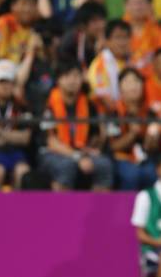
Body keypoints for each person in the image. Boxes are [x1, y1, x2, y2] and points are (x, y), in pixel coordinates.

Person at [39, 61, 113, 191]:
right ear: (58, 79)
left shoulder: (89, 104)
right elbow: (51, 141)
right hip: (53, 153)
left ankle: (100, 210)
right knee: (66, 166)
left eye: (77, 76)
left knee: (104, 164)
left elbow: (95, 137)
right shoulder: (47, 103)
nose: (72, 80)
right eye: (67, 76)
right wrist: (77, 156)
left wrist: (92, 147)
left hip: (81, 151)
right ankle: (62, 210)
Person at [0, 60, 32, 189]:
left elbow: (25, 138)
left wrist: (1, 134)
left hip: (14, 152)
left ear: (14, 83)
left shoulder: (21, 105)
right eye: (1, 81)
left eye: (8, 81)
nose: (5, 86)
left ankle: (17, 209)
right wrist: (11, 136)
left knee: (23, 172)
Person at [108, 68, 159, 190]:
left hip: (145, 159)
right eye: (128, 82)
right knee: (131, 175)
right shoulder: (114, 112)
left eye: (136, 82)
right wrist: (132, 134)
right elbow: (112, 146)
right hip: (121, 158)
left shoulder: (150, 113)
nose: (133, 86)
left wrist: (152, 139)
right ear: (120, 88)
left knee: (152, 173)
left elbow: (151, 148)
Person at [123, 0, 161, 75]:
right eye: (133, 3)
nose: (137, 7)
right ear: (125, 6)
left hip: (152, 78)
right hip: (126, 79)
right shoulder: (118, 30)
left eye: (141, 3)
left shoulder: (158, 30)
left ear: (149, 5)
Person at [87, 19, 131, 113]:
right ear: (107, 41)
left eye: (126, 37)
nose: (123, 42)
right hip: (110, 118)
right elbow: (108, 104)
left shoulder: (133, 60)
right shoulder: (99, 65)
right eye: (118, 38)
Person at [0, 0, 38, 64]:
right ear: (13, 6)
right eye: (24, 4)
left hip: (26, 68)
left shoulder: (37, 27)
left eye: (31, 5)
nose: (27, 9)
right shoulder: (3, 23)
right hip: (4, 66)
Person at [58, 1, 107, 70]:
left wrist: (102, 53)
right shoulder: (70, 42)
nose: (101, 25)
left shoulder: (110, 40)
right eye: (95, 21)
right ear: (83, 25)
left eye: (102, 19)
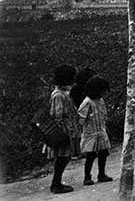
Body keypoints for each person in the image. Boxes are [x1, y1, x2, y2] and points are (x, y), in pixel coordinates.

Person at [47, 64, 80, 194]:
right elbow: (57, 116)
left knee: (64, 157)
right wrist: (63, 134)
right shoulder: (58, 96)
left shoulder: (63, 94)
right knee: (62, 158)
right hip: (63, 131)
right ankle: (56, 184)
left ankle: (57, 182)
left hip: (67, 129)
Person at [78, 75, 112, 186]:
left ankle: (101, 174)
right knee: (91, 156)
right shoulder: (87, 102)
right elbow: (81, 118)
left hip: (101, 131)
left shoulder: (100, 101)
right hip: (90, 133)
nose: (103, 94)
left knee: (103, 153)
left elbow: (104, 114)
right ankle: (87, 177)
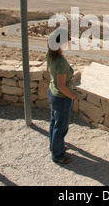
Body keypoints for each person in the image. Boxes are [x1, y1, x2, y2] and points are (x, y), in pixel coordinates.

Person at [46, 28, 77, 164]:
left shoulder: (50, 54)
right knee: (61, 127)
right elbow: (62, 86)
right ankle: (58, 156)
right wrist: (72, 96)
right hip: (61, 98)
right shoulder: (61, 62)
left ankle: (54, 146)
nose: (68, 42)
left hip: (52, 93)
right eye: (66, 40)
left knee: (54, 122)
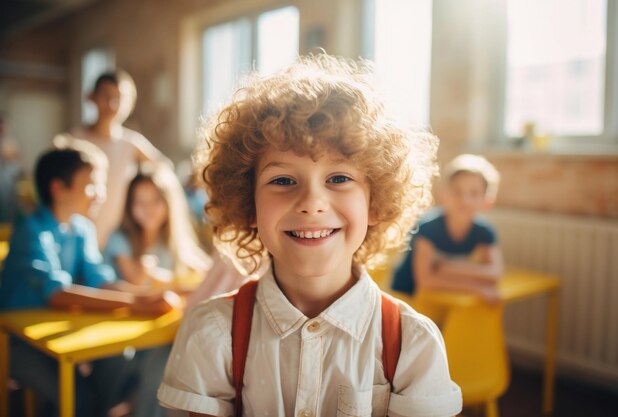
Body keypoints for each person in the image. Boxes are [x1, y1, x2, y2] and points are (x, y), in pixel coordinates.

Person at [158, 54, 462, 417]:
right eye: (283, 180)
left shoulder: (413, 342)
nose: (312, 203)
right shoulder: (211, 333)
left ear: (375, 203)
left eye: (339, 178)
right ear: (249, 205)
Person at [0, 143, 179, 417]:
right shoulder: (32, 231)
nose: (101, 194)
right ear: (59, 189)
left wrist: (143, 297)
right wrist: (137, 304)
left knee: (118, 364)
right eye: (92, 185)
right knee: (79, 398)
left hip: (56, 335)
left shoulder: (81, 228)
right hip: (15, 342)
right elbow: (58, 294)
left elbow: (100, 279)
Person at [58, 69, 170, 249]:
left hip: (115, 242)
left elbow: (164, 167)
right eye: (106, 96)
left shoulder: (132, 143)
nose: (112, 104)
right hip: (73, 238)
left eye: (119, 98)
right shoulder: (74, 141)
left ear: (130, 103)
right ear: (91, 97)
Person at [391, 153, 504, 303]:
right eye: (457, 192)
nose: (465, 200)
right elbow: (425, 281)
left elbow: (495, 273)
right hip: (408, 297)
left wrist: (448, 267)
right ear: (445, 194)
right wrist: (475, 287)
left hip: (444, 298)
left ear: (487, 200)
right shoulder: (427, 228)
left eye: (474, 193)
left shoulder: (484, 232)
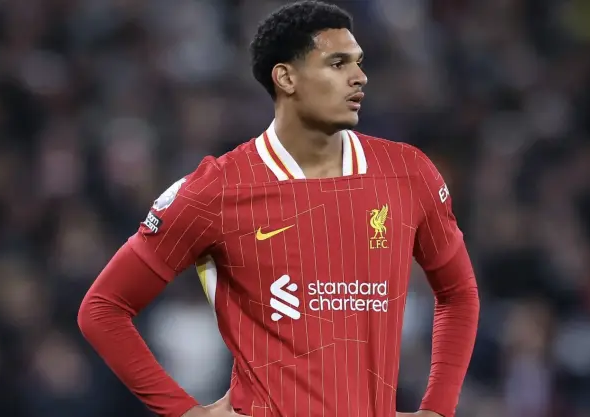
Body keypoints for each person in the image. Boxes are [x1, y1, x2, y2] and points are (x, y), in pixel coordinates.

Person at [77, 1, 479, 417]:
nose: (359, 77)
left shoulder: (408, 173)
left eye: (358, 62)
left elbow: (458, 293)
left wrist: (438, 407)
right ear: (286, 78)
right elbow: (103, 308)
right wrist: (185, 411)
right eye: (337, 63)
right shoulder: (218, 188)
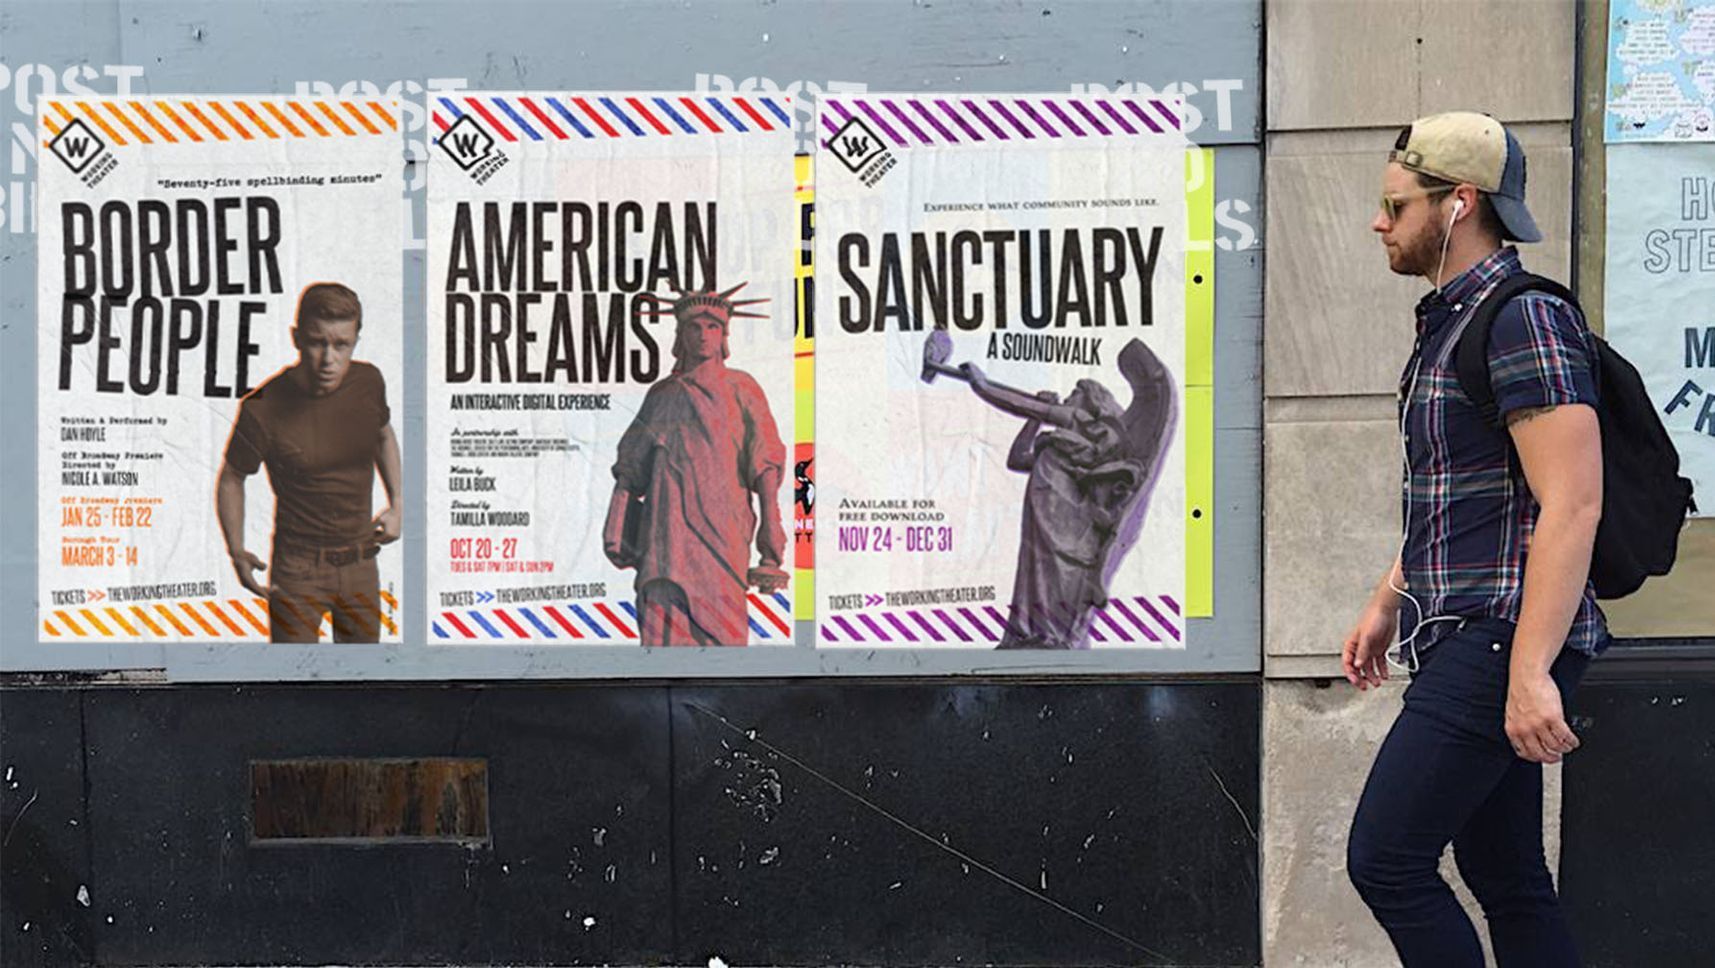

----------

The task ▸ Beginning with the first entry above, reproduce every line verbatim until the line with "nose: (5, 86)", which is included too; omit pictures.

Response below ▸
Body keypoints for each person in the image. Boxes are [x1, y1, x2, y2] and points are (x, y), in pixel coordinates.

Person at [39, 61, 113, 191]:
right ear: (58, 79)
left shoulder: (89, 104)
right elbow: (51, 141)
right hip: (53, 153)
left ankle: (100, 210)
right knee: (66, 166)
left eye: (77, 76)
left knee: (104, 164)
left elbow: (95, 137)
right shoulder: (47, 103)
nose: (72, 80)
right eye: (67, 76)
right wrist: (77, 156)
left wrist: (92, 147)
left hip: (81, 151)
right ankle: (62, 210)
Person at [0, 60, 32, 189]:
left elbow: (25, 138)
left wrist: (1, 134)
left hip: (14, 152)
left ear: (14, 83)
left shoulder: (21, 105)
right eye: (1, 81)
left eye: (8, 81)
nose: (5, 86)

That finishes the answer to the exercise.